Workshop technique: submitting an outline for review

I've been a member of the same peer speculative fiction writing workshop for decades now. In addition to the usual stories and novels, we've commented on plays intended for the stage, plays intended for historic sites, essays, and other forms of prose.

A couple of our members like submitting outlines of something they are planning to write. These pose some specific challenges to a workshop, so I thought I'd run through some suggestions on how to get the most out of your workshop if you feel like doing something like this.

First, recognize that this does impose a lot of extra cognitive work on your workshop. We're used to reading, thinking about, and analyzing completed prose works. No matter what their failures, gaps, ambiguities, and errors, we can usually tell what you're driving at, and do our best to help you move in that direction more effectively. A completed prose work is something that has actually been written with the intent of having someone else read it.

By contrast, an outline is, by definition, not meant for anyone to read. It is a guide to yourself on how to proceed. In writing it you have not done the threatening work of daring to write something meant to entertain someone else.

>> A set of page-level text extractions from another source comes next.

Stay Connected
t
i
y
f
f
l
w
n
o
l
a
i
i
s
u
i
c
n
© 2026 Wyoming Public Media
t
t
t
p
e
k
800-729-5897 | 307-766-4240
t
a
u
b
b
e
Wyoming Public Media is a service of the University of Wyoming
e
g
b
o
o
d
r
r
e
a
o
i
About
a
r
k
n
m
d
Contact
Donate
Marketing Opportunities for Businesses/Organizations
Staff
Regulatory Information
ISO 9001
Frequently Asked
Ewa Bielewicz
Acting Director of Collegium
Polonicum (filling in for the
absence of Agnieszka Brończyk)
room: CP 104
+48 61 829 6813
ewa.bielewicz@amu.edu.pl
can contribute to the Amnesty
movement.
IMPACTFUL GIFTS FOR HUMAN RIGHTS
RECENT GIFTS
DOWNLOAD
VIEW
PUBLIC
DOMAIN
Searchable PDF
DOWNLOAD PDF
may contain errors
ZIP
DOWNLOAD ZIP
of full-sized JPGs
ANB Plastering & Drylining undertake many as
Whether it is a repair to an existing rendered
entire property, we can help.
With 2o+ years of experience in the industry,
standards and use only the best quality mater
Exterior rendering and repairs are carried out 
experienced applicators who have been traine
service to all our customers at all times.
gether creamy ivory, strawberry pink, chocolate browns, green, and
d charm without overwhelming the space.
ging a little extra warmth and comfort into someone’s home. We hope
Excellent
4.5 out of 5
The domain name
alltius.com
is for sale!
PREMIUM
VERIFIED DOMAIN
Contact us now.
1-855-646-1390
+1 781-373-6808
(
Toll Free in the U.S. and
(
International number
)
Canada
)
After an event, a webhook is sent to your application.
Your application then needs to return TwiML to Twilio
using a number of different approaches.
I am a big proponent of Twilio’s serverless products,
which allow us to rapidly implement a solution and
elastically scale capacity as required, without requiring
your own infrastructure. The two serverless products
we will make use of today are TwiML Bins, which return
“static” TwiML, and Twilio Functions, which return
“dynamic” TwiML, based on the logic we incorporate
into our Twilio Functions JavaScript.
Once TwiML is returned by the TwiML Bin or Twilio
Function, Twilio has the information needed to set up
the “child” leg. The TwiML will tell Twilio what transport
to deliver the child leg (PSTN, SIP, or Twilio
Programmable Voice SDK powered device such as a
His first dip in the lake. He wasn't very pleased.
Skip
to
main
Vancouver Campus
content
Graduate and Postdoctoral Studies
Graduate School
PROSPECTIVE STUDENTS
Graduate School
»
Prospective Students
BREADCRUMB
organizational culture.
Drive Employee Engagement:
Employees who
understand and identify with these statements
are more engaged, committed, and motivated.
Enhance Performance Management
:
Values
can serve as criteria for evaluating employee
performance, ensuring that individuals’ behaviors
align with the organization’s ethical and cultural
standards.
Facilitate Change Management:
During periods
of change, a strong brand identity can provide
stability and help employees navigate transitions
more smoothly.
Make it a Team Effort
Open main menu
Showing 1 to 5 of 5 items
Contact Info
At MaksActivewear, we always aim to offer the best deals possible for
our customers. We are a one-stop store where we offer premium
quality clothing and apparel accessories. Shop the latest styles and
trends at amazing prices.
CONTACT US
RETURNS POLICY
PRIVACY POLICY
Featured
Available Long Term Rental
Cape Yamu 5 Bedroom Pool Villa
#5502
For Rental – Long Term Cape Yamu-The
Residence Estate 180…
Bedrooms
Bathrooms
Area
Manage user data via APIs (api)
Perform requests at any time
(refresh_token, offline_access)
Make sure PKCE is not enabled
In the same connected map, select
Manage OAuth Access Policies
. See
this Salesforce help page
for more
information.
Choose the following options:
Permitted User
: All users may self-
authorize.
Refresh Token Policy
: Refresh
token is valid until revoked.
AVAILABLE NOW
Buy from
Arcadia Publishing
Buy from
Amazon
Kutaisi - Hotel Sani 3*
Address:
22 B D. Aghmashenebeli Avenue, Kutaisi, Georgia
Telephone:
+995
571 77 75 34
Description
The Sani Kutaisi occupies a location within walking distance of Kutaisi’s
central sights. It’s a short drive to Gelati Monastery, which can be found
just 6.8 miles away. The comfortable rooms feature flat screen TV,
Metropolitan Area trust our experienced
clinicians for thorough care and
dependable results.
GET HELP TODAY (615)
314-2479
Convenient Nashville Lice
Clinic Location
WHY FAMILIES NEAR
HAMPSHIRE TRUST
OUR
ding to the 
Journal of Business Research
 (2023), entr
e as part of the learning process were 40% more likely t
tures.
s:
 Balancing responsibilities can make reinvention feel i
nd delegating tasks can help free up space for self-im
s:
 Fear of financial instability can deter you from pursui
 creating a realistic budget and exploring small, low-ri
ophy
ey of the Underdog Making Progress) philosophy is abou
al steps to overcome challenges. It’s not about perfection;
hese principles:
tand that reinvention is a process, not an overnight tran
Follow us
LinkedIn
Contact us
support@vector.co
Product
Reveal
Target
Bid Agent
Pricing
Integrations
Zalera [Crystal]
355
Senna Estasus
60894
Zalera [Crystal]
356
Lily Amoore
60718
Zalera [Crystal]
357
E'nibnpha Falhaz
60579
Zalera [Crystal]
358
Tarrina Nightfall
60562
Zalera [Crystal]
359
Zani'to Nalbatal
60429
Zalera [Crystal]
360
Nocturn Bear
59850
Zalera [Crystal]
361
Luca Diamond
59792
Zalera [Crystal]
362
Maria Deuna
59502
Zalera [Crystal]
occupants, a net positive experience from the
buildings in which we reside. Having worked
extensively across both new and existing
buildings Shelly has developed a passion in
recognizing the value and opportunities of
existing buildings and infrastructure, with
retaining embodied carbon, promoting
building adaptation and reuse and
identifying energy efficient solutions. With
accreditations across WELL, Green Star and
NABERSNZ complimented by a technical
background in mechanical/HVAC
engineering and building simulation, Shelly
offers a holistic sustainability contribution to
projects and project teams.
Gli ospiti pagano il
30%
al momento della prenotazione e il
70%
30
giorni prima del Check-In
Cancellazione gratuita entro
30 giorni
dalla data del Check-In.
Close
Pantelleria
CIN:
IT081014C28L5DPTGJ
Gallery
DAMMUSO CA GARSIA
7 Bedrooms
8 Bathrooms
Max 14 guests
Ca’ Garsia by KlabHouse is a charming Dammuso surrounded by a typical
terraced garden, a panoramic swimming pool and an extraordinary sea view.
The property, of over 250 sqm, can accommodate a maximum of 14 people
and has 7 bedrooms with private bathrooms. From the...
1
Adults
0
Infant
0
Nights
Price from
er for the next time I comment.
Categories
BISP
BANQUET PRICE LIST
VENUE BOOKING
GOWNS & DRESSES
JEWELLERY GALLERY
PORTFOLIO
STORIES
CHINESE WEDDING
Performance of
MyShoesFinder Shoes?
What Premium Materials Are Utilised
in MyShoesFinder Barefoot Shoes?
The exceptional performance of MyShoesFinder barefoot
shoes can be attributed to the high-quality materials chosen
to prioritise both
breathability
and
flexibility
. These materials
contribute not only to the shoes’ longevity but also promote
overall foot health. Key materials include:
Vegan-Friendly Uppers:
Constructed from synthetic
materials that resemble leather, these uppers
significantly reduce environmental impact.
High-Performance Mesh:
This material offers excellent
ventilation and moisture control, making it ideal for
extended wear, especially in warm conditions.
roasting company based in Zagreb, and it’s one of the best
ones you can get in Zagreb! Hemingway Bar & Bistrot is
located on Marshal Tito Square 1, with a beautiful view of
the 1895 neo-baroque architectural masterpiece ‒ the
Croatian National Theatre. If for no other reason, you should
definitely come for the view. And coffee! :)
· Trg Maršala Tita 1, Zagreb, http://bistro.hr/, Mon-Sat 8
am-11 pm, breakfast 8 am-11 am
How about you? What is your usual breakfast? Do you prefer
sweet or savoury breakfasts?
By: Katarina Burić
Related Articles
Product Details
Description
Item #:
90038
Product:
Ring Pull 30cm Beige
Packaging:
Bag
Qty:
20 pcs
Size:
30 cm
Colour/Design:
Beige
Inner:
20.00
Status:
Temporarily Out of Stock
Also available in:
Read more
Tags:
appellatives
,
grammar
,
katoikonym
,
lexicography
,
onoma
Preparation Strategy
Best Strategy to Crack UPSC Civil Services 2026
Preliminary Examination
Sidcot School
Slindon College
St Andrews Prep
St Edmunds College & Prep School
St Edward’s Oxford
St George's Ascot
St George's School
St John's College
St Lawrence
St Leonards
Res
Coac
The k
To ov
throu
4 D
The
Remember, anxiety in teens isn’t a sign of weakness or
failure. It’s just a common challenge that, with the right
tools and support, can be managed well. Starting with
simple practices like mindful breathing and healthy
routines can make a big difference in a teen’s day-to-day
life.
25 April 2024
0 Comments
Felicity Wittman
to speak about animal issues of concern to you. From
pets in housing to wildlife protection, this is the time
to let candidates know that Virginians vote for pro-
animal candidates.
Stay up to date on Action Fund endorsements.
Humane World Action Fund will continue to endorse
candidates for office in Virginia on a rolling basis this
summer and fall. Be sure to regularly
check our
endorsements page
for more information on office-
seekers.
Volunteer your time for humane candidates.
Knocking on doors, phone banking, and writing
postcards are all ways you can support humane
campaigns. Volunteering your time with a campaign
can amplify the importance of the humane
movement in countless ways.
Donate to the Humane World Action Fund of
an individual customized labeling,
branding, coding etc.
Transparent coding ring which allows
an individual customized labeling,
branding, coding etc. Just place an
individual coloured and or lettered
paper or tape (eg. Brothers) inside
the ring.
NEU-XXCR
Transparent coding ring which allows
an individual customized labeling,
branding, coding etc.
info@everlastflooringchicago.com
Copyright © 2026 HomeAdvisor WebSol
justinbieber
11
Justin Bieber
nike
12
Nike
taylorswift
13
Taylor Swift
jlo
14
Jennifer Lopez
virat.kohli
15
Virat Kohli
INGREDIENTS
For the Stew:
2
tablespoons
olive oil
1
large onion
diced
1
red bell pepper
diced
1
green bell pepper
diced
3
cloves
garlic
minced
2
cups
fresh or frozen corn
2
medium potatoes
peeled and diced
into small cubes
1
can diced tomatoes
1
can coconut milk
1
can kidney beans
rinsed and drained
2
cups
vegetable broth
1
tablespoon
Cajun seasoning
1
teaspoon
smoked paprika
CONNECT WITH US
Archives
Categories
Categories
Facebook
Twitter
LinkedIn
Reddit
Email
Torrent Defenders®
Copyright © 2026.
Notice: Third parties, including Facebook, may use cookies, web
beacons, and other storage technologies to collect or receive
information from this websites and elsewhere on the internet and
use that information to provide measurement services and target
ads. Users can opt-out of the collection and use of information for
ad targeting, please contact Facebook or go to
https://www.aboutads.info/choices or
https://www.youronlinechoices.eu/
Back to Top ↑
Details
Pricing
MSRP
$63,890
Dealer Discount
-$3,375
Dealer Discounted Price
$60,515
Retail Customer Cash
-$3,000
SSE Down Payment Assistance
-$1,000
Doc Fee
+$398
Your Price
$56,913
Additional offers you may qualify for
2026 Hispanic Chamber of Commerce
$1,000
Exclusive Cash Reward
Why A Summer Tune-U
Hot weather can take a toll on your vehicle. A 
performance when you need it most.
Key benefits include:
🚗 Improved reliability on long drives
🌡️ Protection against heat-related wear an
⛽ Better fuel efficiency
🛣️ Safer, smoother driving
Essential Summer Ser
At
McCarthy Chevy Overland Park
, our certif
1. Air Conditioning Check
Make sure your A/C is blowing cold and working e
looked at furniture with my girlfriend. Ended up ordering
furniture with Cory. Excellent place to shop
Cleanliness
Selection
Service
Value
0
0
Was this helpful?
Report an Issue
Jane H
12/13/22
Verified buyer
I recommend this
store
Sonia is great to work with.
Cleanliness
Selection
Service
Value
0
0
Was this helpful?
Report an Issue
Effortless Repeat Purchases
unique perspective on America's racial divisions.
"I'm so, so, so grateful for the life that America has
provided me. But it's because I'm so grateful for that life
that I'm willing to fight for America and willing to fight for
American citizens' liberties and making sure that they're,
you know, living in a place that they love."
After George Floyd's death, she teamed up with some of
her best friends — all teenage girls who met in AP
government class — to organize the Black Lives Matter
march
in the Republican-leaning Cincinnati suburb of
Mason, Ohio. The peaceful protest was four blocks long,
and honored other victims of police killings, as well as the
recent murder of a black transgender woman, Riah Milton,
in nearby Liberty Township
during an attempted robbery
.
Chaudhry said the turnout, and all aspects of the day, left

So you have to turn your outline into something meant for someone else to read, which is almost as much work as writing something. I've sometimes read an outline and had absolutely no idea of whether that set of events would work on the page. That's because I sometimes don't know this about my own work, using an outline I wrote myself for myself.

So: provide capsule descriptions of the characters, their roles, their goals, and their arcs. Explain not what a setting looks like, but what it feels like, what role it plays in the story. Be explicit about what is untold and suspenseful, what is obvious about a character and situation, and what revelations will come as a surprise to the characters, or to the reader.

I do this in my work as a marketing writer. I tell my client what the goal of each part is, who I am assuming the reader is, what I am trying to get them to think, and then to do. Knowing what the piece is trying to do lets them focus on the things they know about, their business, and also distracts their attention from what they would otherwise waste their time on, monkeying with the prose (that is, invariably, making it longer and vaguer).

If you do this, you'll find that you have to do a lot of extra work before you submit the outline to your workshop. Maybe you'll decide it's not worth it, and that you should just use the outline to write the damn thing. That's usually the best idea, by the way. Or you might decide that you really can't figure out some crucial things, and would really like to talk it over with the group. Give them something they can actually talk about.

A workshop is a wonderful servant and a terrible master. It is powerful, but limited. It can get cranky if you misuse it, because everyone is busy. Our workshop has survived for decades because we recognize how much everyone puts into it, and how that benefits each of us.

So, think twice about submitting that outline, and if both thoughts really do confirm that you need to do it, make sure provide your workshop with the tools it needs to do its best work for you.